↓↓↓

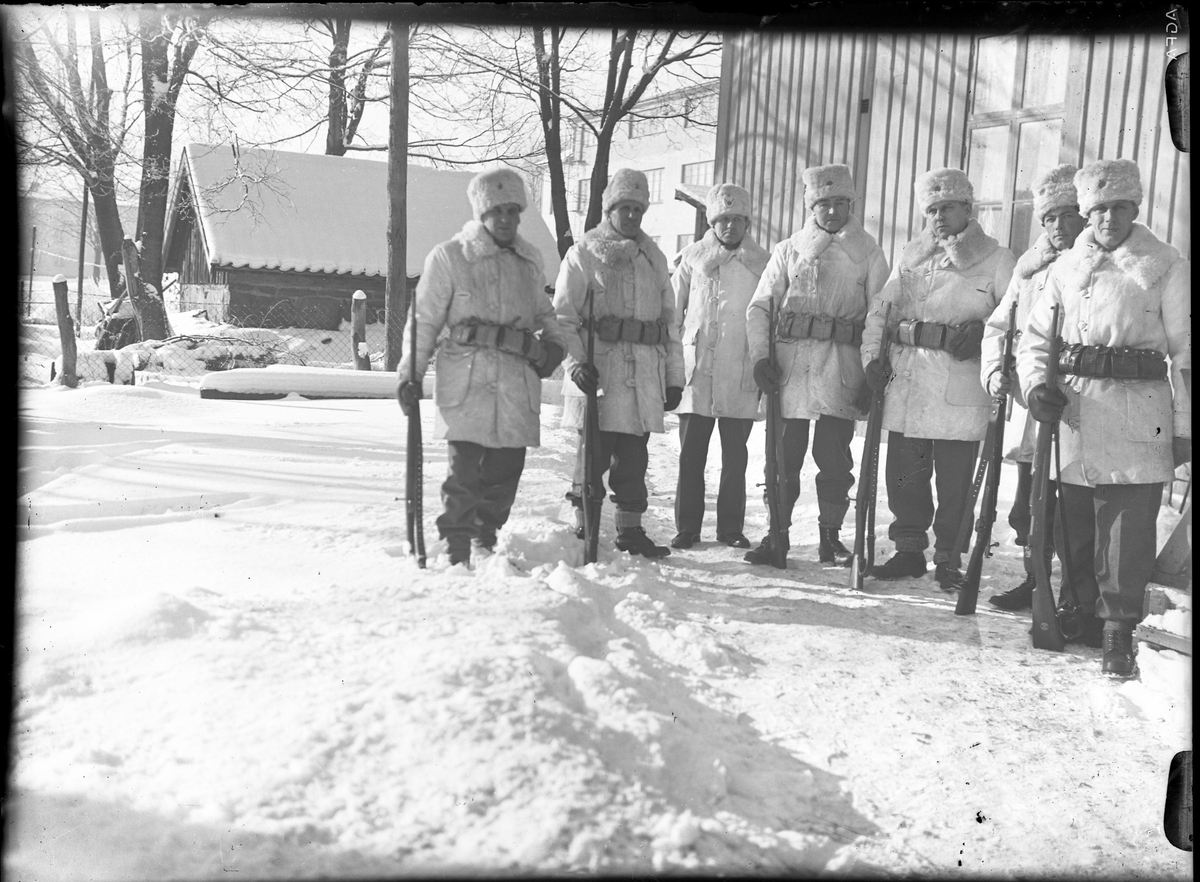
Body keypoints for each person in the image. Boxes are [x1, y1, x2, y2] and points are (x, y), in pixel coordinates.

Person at [1017, 158, 1190, 676]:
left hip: (1141, 410)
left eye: (1119, 208)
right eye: (1098, 210)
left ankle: (1117, 627)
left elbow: (1186, 354)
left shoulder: (1164, 265)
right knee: (1074, 520)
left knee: (1127, 525)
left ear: (1135, 209)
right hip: (1074, 410)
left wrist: (1184, 428)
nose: (1108, 219)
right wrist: (1033, 389)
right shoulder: (1065, 267)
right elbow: (1033, 340)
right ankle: (1078, 610)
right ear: (1085, 213)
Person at [397, 168, 568, 567]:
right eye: (497, 211)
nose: (506, 219)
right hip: (466, 381)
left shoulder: (529, 260)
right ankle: (456, 549)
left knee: (505, 473)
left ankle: (484, 539)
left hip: (515, 382)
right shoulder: (450, 256)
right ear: (481, 214)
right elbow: (423, 321)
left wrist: (556, 346)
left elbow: (546, 312)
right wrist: (411, 374)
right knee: (464, 475)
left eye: (513, 210)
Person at [860, 168, 1017, 590]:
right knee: (905, 474)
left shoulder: (998, 259)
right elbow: (881, 311)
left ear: (968, 207)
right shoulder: (912, 257)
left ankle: (949, 555)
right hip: (909, 381)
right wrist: (871, 357)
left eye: (947, 207)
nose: (939, 217)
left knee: (954, 481)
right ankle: (909, 550)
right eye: (931, 210)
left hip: (958, 384)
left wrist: (983, 334)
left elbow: (1013, 321)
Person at [744, 164, 890, 565]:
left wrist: (873, 367)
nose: (831, 211)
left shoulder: (869, 253)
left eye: (839, 203)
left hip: (841, 368)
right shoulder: (788, 249)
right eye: (823, 204)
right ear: (811, 206)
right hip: (790, 369)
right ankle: (777, 535)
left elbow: (880, 315)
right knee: (782, 458)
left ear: (851, 204)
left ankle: (831, 538)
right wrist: (761, 357)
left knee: (835, 459)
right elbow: (760, 307)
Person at [553, 168, 685, 558]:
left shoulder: (654, 259)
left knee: (633, 457)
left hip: (642, 377)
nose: (630, 216)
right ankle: (584, 522)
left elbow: (669, 325)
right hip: (599, 375)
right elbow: (562, 318)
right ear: (609, 209)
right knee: (592, 454)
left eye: (637, 209)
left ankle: (630, 529)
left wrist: (673, 379)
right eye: (623, 208)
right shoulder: (582, 254)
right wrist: (576, 365)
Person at [980, 165, 1087, 625]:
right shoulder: (1029, 270)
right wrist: (995, 372)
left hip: (1080, 404)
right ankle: (1035, 579)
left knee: (1075, 508)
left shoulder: (1093, 263)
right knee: (1031, 503)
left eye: (1069, 215)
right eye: (1050, 218)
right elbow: (998, 327)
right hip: (1032, 405)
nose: (1059, 227)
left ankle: (1075, 592)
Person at [669, 183, 771, 550]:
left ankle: (730, 528)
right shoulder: (692, 260)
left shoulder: (763, 264)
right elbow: (672, 314)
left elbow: (769, 315)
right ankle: (687, 527)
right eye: (723, 219)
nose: (730, 226)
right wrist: (672, 366)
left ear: (747, 221)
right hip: (696, 372)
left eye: (737, 219)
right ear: (713, 221)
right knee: (690, 455)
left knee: (735, 456)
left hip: (739, 370)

↑↑↑

WHAT IS EXPECTED: Make an exact copy of the lines from the top of the material through the line with "left ankle: (831, 538)", pictures excluded.

TASK OUTPUT:
Body keypoints for each person in the image. Boxes are [x1, y1, x2, y2] and points are (x, y), in pixel coordinates.

Person at [1017, 158, 1190, 676]:
left hip: (1141, 410)
left eye: (1119, 208)
right eye: (1098, 210)
left ankle: (1117, 627)
left elbow: (1186, 354)
left shoulder: (1164, 265)
right knee: (1074, 520)
left knee: (1127, 525)
left ear: (1135, 209)
right hip: (1074, 410)
left wrist: (1184, 428)
nose: (1108, 219)
right wrist: (1033, 389)
right shoulder: (1065, 267)
right elbow: (1033, 340)
right ankle: (1078, 610)
right ear: (1085, 213)
Person at [397, 168, 568, 567]:
right eye: (497, 211)
nose: (506, 219)
right hip: (466, 381)
left shoulder: (529, 260)
right ankle: (456, 549)
left knee: (505, 473)
left ankle: (484, 539)
left hip: (515, 382)
right shoulder: (450, 256)
right ear: (481, 214)
right elbow: (423, 321)
left wrist: (556, 346)
left elbow: (546, 312)
right wrist: (411, 374)
right knee: (464, 475)
left eye: (513, 210)
Person at [860, 168, 1017, 590]:
right knee: (905, 474)
left shoulder: (998, 259)
right elbow: (881, 311)
left ear: (968, 207)
right shoulder: (912, 257)
left ankle: (949, 555)
right hip: (909, 381)
right wrist: (871, 357)
left eye: (947, 207)
nose: (939, 217)
left knee: (954, 481)
right ankle: (909, 550)
right eye: (931, 210)
left hip: (958, 384)
left wrist: (983, 334)
left elbow: (1013, 321)
Person at [744, 164, 890, 565]:
left wrist: (873, 367)
nose: (831, 211)
left shoulder: (869, 253)
left eye: (839, 203)
left hip: (841, 368)
right shoulder: (788, 249)
right eye: (823, 204)
right ear: (811, 206)
right hip: (790, 369)
right ankle: (777, 535)
left elbow: (880, 315)
right knee: (782, 458)
left ear: (851, 204)
left ankle: (831, 538)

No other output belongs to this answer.